Who knows where the children of Ramapo will be in five years, I just know that on the last day of the summer Omari Marlin had tears in his eyes as he embraced me. We had both grown. We might not have been able to change their environment back home, but we gave the kids something to look forward to; next summer.
“There is too much turkey in this wrap, I am going to fucking kill myself”, these were the words of 13 year old Omari Marlin. As he sat on the park bench next to me glaring as if daring me to speak otherwise I couldn’t help but sigh. It is impossible to not feel sorry for this child who has been in and out of institutions and hospitals for more than half of his life. The remainder of his life is spent living in a dingy apartment in the Bronx with his mother, whose husband has been in jail since Omari turned two. It would have been easy to write off the child that strangles his counselors and hits his peers but then I would have been like everyone else in his life when it is far more satisfying to be the exception.
Sadly, his story is not uncommon amongst those at Camp Ramapo, a summer camp for children with special needs in the Catskill Mountains. The mission of the camp is a difficult concept for most people to grasp. New counselors believe they are there to turn kids like Omari into stand up citizens. This eventually leads to failure and they are overcome with disappointment and confusion. The mission of the camp is far simpler, to provide these inner city children with an accurate portrayal of something they believe every normal child participates in; summer camp. It is balancing this sense of normality while keeping order that creates this unique setting.

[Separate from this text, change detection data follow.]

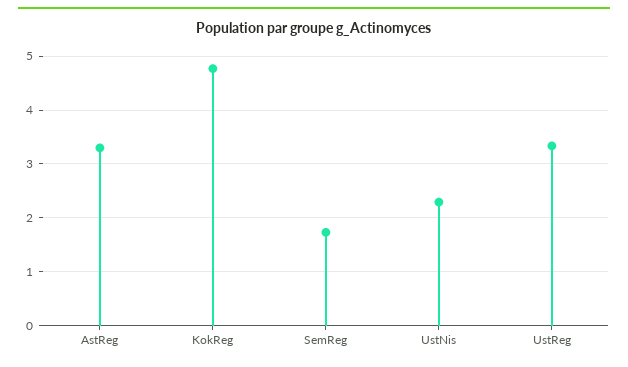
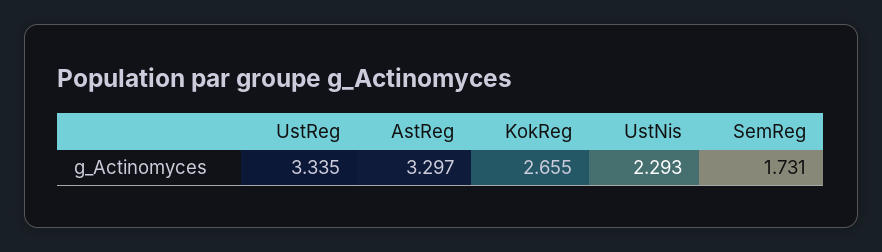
  {
    "AstReg": 3.297,
-   "KokReg": 4.8,
+   "KokReg": 2.655,
    "SemReg": 1.731,
    "UstNis": 2.293,
    "UstReg": 3.335
  }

I had traveled to New York looking to prove to myself that I could jump into a new environment and succeed. I left Oregon unsure about my future and about my abilities to distinguish myself from my peers. Never had I been tested in the way I was about to be. In a camp where fist fights are a daily occurrence you need to find a happy medium between stopping problems before they arise and having the ability to cope with them once they do happen. By the end of the summer I was frequently looked to by my coworkers as the go-to guy for advice and someone to take over when things got too difficult. This led to me being the supervisor of my own area in my second summer, where I was in charge of 25 people. I am not quite sure who matured more that summer, me or the campers.
My father has been a public defense attorney since opening his practice in Anchorage 25 years ago. He has never once suggested I follow his footsteps, he has never told stories of glorious courtroom debates nor saving the innocent from prison. Instead I heard stories of the corrupt city officials, of the grueling hours, of having to cancel vacations due to trials. So why does he do it? There has to be something deeper, and as I joined him on his trip to Washington DC for his Supreme Court case; Greene vs. Camreta, I found it. No, not in the grandeur of the Supreme Court, but in the eyes of those he was defending, the family who knew they could not be fighting their case if it were not for their lawyer.
Who knows where the children of Ramapo will be in five years, I just know that on the last day of the summer Omari Marlin had tears in his eyes as he embraced me. We had both grown. We might not have been able to change their environment back home, but we gave the kids something to look forward to; next summer.